> _Exercise directions_
Once the pictures are set aside, copy the records below exactly as they stand.
*** Material for this exercise Section Begins ***
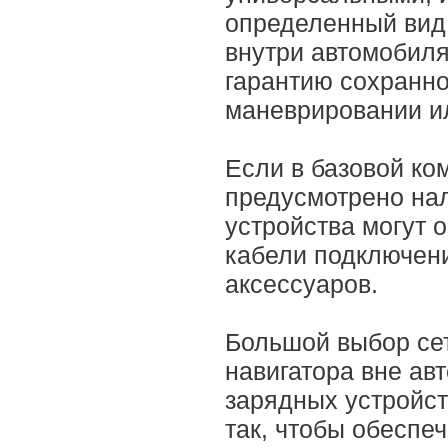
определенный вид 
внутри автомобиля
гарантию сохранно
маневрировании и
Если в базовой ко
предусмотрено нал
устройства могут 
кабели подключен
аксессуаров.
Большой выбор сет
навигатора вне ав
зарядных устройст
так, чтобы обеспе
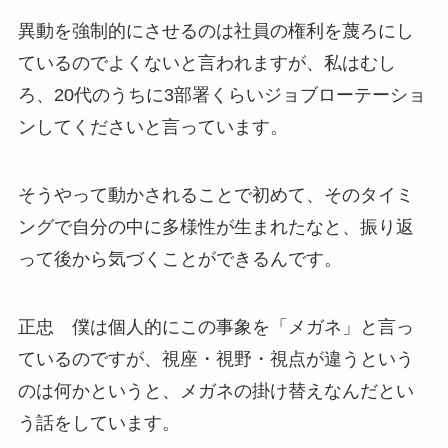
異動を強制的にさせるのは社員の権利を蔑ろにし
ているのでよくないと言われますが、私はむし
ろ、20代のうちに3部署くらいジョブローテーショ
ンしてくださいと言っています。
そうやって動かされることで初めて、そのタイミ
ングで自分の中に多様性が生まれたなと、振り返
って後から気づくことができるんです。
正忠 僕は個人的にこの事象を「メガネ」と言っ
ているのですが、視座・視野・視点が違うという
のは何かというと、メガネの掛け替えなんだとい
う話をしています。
*** Material for this exercise Section Ends ***
> _Result for this exercise_
определенный вид 
внутри автомобиля
гарантию сохранно
маневрировании и
Если в базовой ко
предусмотрено нал
устройства могут 
кабели подключен
аксессуаров.
Большой выбор сет
навигатора вне ав
зарядных устройст
так, чтобы обеспе
異動を強制的にさせるのは社員の権利を蔑ろにし
ているのでよくないと言われますが、私はむし
ろ、20代のうちに3部署くらいジョブローテーショ
ンしてくださいと言っています。
そうやって動かされることで初めて、そのタイミ
ングで自分の中に多様性が生まれたなと、振り返
って後から気づくことができるんです。
正忠 僕は個人的にこの事象を「メガネ」と言っ
ているのですが、視座・視野・視点が違うという
のは何かというと、メガネの掛け替えなんだとい
う話をしています。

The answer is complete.